Mas, pouco adiantou, porque caiu novamente para a 3ª. Ficou entre os piores times da temporada neste ano em que completou 68 anos de vida. Tem-se sobressaído no ciclismo, mas o pessoal tem saudades mesmo é daquele futebol bonito, dos lances que os espanhóis de "sangue caliente" gostam de recordar para seus filhos e netos. Lances que eles estão certos de ver repetidos nos campos deste Brasil.
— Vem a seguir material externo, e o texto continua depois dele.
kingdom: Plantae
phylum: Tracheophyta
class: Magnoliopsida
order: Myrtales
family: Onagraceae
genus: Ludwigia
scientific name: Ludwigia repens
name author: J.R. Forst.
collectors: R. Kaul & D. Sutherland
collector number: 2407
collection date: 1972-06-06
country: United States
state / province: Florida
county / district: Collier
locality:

Um leão como símbolo da esperança que não se acaba

Muitos torcedores do Santos e do Jabaquara não se sentem nem um pouco constrangidos em admitir a paixão que sentem pelo Jabaquara. Sabe-se lá o que esse clube tem de especial para conquistar tantos corações!

Mas como simpatia e carinho não enchem barriga, a falta de dinheiro persegue o clube feito galinha atrás do milho. Primeiro, teve que vender seu estádio na 28 de Setembro; depois, viu-se obrigado a se desfazer da propriedade da Ponta da Praia para saldar outras dívidas.

Em 1961, novamente um grupo de abnegados resolveu comprar uma casa para o clube. Procuraram de cá e de lá e acabaram escolhendo um canto escondido da Caneleira, um bairro sem qualquer expressão na época.

O proprietário pediu Cr$ 15 milhões (velhos), quantia bem respeitável na ocasião, sendo um milhão logo de cara e promissórias de Cr$ 500 mil mensais. O Jabaquara lutou muito, vendeu títulos patrimoniais e conseguiu pagar a dívida em dia. Em 1964, pagou a última prestação e recebeu a escritura definitiva da área de 67.380 metros quadrados, o bastante para a construção de um grande estádio.

Mas o estádio continuou sendo apenas um sonho. O projeto, simples e bonito, está afixado na parede para o pessoal ver como vai ser esse clube. Por enquanto, o máximo que o Jabaquara conseguiu foi ajeitar o campo e construir um bom ginásio de esportes.

Quem sabe, com a chegada de milhares de moradores no vizinho bairro Vila São Jorge, a partir da entrega dos apartamentos do Conjunto Parque dos Engenhos, o Jabaquara possa aumentar seu quadro associativo e montar algum esquema para realizar as obras restantes. Afinal, o clube é dono de uma imensa área e tem possibilidade de se constituir no centro de lazer que os moradores da Caneleira, e da Zona Noroeste como um todo, não têm.

O leão amarelo, exposto na entrada principal, permanece como um símbolo de esperança. E muita gente descrente há de ouvi-lo rugir bem alto lá do seu reduto na Caneleira.